**GIVEN EXERCISE A**
In the walleye fishing article, why did Jim Fofrich paint his Dipsy Divers flat black? Explain in one to three sentences.
— Start TEXT EXTRACT —
DIVERING FOR WALLEYES - Captain Mike Schoonveld

DIVERING FOR WALLEYES - Captain Mike Schoonveld

Increase the effectiveness of divers for walleye by blackening shiny or bright colored ones often used for salmon. 

  

Walleyes will bite spoons, stickbaits, cranks and even spinners towed deep with Dipsy Divers.

 

In 1991 the Professional Walleye Trail was only a couple of years old and that year the first tourney was slated to be held on Lake Erie at Put-In-Bay, Ohio. I’d been making Put-In-Bay my Lake Erie fishing headquarters for several years, so it was an easy, “Hell, yes!” when I was invited to cover the tournament by the PWT organizers.

The tournament contenders were allowed to come a few days early to “pre-fish” and dial-in the places and tactics they’d use when the starting bell rang the first day of the competition. Media attendees were invited to come a few days early as well, and they’d be allowed to fish with the tournament entrants on the pre-fishing days. The first pre-fishing day I was put on the boat with Jim Fofrich, Sr., one of the most experienced charter captains on Lake Erie and one of the first to embrace trolling as a tactic to put walleyes on the lines of his customers. 

At the time, I had an 18-foot aluminum boat, rigged up and used for salmon trolling on Lake Michigan most of the time, but I trailered it over to Lake Erie a couple times each year. At the time, Ohio regs allowed only two rods per person so even when I had a full crew of four on my boat we were limited to eight rods. We ran six lines using planer boards and added number seven and eight as downrigged lines. Experience had taught us that downriggers caught their share of the fish if they were checked regularly for “draggers”—walleyes that didn’t trip the releases. Experience also taught us fishing with Dipsy Divers was basically a waste of time. Even on trips when my young son came along so we could run 10 lines, the Dipsys didn’t add appreciably to our catch. 

 

Adjust the diver’s bail release screw as needed depending on wave conditions. 

 

So when I was fishing with Fofrich I was surprised that after setting all of his side planers, the next rigs he readied were Dipsy Diver sets. As much as for adding to my own knowledge as for the story I’d write about the tournament I asked, “Do you catch much on the Dipsys?” 

“Oh yeah!” he said emphatically. “Some days you can’t keep the divers in the water.” 

I was skeptical. I also noted both of the divers he was using were painted flat black. So I asked, “Why did you paint the divers black?”. 

The captain said, “I got tired of the fish biting the diver, not the lure trailing behind it.” 

I didn’t say it but I thought, “Why not just put a hook on the diver?” 

I remained a skeptic about divers for walleyes. At the end of the day of fishing with Fofrich we’d caught plenty of walleyes but none of them were conned by a lure pulled under by one of the divers. 

  

  

  

  

DOES DIVER COLOR MATTER?

I asked Capt. Bob Potishman that question once and I agree with what he told me. Capt. Bob is the owner of the Confusion Charters fleet operating out of Chicago and Winthrop Harbor, IL. His answer, “Sure diver colors matter. Everything matters and you’ll go nuts if you try to juggle all the variables all the time. So you have to prioritize. It probably matters if you are using 20- or 25-pound line some days. Everyone knows using the right lure or the right lure color matters. Does it matter if your snap swivel is silver or black? It probably does some days. So does bumping your trolling speed a few tenths.”
— End TEXT EXTRACT —
**GIVEN EXERCISE B**
Identify every line in the rows below that contains the string "azim", and copy each one.
— Start DATA ENTRIES —
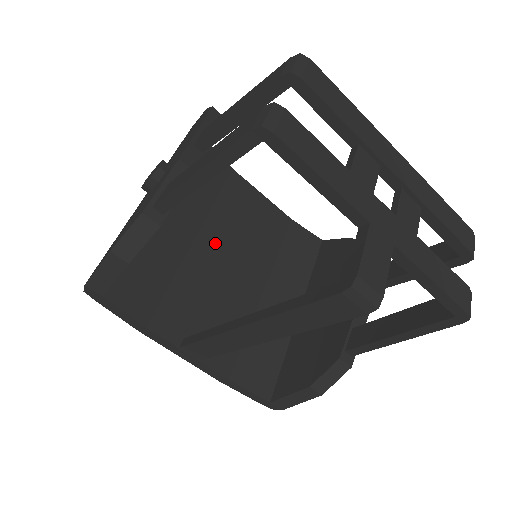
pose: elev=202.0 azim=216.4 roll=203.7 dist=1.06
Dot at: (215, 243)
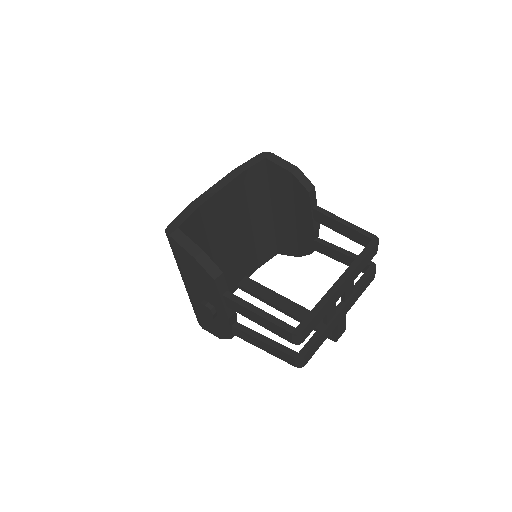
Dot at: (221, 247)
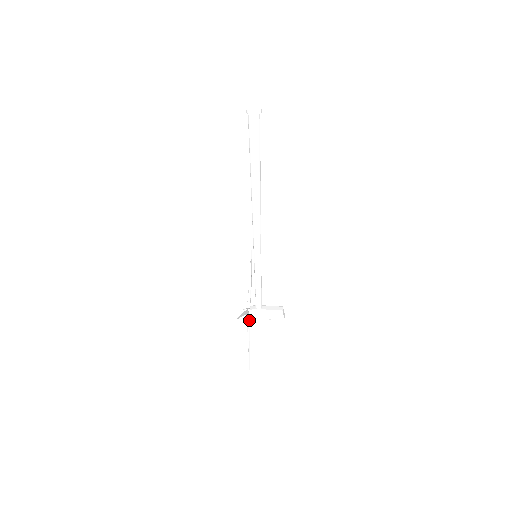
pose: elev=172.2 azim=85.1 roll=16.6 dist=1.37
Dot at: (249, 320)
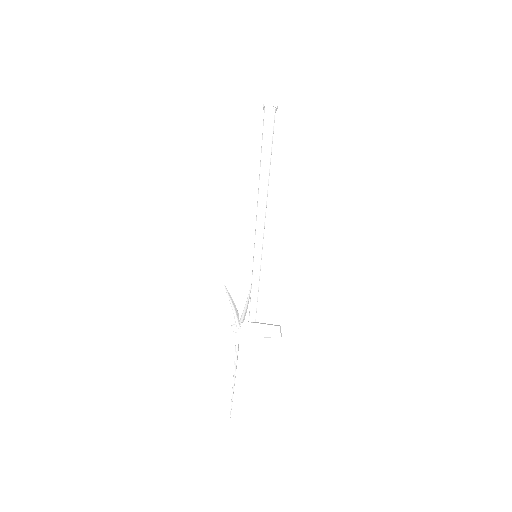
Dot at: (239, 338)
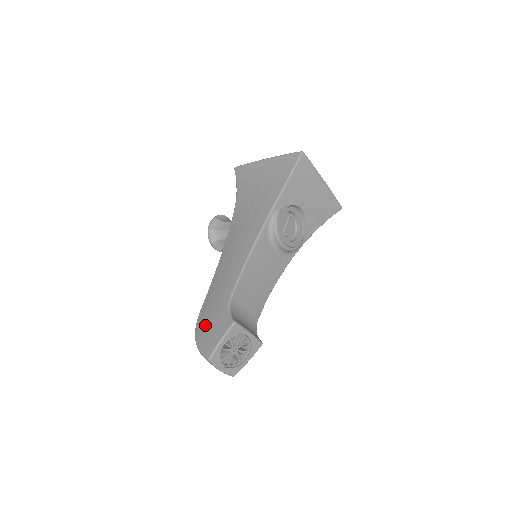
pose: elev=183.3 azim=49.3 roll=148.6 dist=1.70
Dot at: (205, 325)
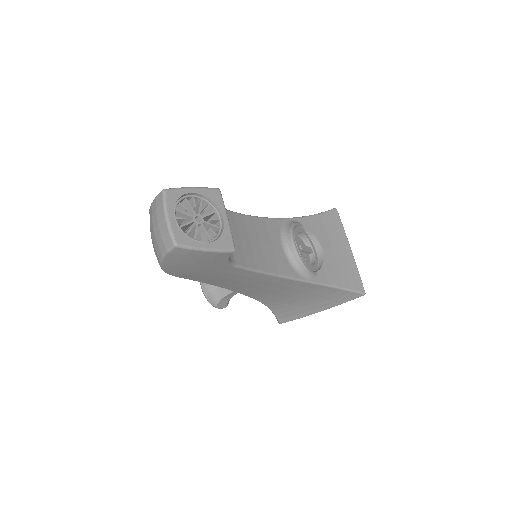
— End DATA ENTRIES —
**EXERCISE RESULT A**
Fofrich painted his divers flat black because walleyes kept biting the diver itself instead of the lure trailing behind it. He had grown tired of that, and the article's opening note likewise advises blackening shiny or bright divers to make them more effective for walleye.

**EXERCISE RESULT B**
pose: elev=202.0 azim=216.4 roll=203.7 dist=1.06
pose: elev=172.2 azim=85.1 roll=16.6 dist=1.37
pose: elev=183.3 azim=49.3 roll=148.6 dist=1.70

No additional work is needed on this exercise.